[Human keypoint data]
* * *

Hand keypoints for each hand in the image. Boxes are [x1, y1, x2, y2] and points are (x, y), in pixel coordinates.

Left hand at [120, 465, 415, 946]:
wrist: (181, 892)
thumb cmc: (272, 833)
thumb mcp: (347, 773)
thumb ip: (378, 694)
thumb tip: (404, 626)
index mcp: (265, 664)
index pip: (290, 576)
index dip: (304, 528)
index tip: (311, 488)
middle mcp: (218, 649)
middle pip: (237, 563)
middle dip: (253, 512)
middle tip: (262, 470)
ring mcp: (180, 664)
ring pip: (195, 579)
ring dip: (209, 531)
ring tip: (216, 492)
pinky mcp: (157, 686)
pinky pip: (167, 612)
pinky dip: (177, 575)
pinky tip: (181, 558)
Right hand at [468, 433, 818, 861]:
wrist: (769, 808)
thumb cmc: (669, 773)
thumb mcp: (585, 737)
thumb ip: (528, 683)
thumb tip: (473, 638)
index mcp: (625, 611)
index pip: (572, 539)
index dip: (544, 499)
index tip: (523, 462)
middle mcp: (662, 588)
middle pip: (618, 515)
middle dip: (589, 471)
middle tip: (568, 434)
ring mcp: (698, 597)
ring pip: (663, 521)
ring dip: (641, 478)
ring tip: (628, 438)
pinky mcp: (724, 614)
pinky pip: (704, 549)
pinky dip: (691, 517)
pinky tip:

* * *

(WHAT YOU HAVE TO DO): Collect from the data above every line that includes "thumb".

(RESULT FOR THIS TASK):
thumb cmc: (272, 833)
thumb mcp: (347, 773)
thumb ip: (378, 694)
thumb tip: (404, 626)
thumb cmc: (669, 773)
thumb mcp: (585, 737)
thumb ip: (528, 683)
thumb tip: (473, 638)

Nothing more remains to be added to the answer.